Scottish Golf Bucket List: South West Scotland

Trump Turnberry (Ailsa)

One of the finest links in the world, the Ailsa Course at Trump Turnberry is a spectacular and challenging place to play. It sits on the Ayrshire coast, just north of Girvan, overlooking Ailsa Craig and the Isle of Arran. Acclaimed golf course architect Martin Ebert has carried out a number of course upgrades in recent years, including an extensive reworking of the ninth, tenth and eleventh holes, with jaw-dropping results. The best players in the world all rave about the Ailsa. Go and find out why.


The host venue for the inaugural Open Championship in 1860 - and 24 editions of the event in all – Prestwick is a ‘must’ for any golfer. A traditional links in every sense, it is fun from start to finish. The opening hole is one of the most nerve-wracking in the game, whilst the 17th (originally the second) is the oldest existing hole in championship golf. You’ll love it.

Royal Troon

Yet another Open Championship host venue, Royal Troon has staged the battle for the Claret Jug on nine occasions and will next do so in 2024. If you want to play authentic links golf, the way the game was intended to be played, this is the course for you. The short par-3 – the ‘Postage Stamp’ – enjoys most of the headlines but, in truth, there isn’t a single hole that disappoints. It’s a complete and thorough test, particularly when the wind whips up and cuts across the course.

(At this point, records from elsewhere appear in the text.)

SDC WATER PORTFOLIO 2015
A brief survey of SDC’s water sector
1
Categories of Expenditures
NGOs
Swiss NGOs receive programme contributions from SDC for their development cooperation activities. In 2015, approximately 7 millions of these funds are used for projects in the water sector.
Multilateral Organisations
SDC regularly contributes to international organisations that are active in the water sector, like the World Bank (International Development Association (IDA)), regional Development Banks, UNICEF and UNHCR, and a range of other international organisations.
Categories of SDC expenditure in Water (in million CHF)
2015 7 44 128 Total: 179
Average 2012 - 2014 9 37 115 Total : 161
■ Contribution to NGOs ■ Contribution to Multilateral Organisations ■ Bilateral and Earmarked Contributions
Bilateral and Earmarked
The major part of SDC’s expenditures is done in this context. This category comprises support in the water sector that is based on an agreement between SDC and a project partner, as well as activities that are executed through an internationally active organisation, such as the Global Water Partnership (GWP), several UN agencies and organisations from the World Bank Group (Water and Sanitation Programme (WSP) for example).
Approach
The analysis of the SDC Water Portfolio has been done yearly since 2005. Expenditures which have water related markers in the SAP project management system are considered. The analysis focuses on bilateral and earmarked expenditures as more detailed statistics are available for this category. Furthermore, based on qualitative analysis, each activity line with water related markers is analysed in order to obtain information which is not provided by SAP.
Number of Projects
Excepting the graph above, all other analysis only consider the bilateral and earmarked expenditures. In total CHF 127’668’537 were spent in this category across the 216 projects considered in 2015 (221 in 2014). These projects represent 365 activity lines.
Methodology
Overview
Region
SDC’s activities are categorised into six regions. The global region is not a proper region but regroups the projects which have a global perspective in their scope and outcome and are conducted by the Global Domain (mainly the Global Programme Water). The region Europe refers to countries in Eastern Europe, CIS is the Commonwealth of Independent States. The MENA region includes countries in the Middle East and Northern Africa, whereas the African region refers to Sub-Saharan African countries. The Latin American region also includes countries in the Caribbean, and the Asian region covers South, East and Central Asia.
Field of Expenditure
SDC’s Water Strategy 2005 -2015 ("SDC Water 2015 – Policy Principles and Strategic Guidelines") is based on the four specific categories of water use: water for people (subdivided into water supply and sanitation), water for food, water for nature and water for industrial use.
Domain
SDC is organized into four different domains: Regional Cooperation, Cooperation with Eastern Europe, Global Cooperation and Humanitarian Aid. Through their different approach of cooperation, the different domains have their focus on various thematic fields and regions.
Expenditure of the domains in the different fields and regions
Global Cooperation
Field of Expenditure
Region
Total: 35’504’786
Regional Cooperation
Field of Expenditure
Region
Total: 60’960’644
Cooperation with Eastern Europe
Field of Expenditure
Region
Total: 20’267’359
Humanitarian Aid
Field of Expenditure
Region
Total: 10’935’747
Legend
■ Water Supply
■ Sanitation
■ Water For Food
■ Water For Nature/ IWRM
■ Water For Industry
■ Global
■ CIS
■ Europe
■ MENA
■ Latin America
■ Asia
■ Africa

Situated by the village of Southend on the south coast of the Kintyre Peninsula, Dunaverty is one of Scotland’s most criminally underrated courses. Spectacular views of Sanda Island to the south, Ailsa Craig and Ayrshire to the east and Northern Ireland to the south west complement a links that is absolutely brimming with charm and personality. If it doesn’t immediately jump into your top-10 favourite courses, we’ll be stunned.

The Machrie

Revitalised following a recent redesign, The Machrie is one of Scotland’s best-kept secrets – although maybe not for much longer! You’ll find it on the Isle of Islay, easily accessible by either sea or air just off the west coast of Scotland. The course is, in fact, just a five-minute drive from the airport and is a bona fide links in every conceivable sense. The on-site hotel has also been renovated and makes a tremendous base to explore a truly charming island. Whisky-lovers will particularly enjoy it, with nine working distilleries currently there and another two in development. Golf and whisky – what could be better?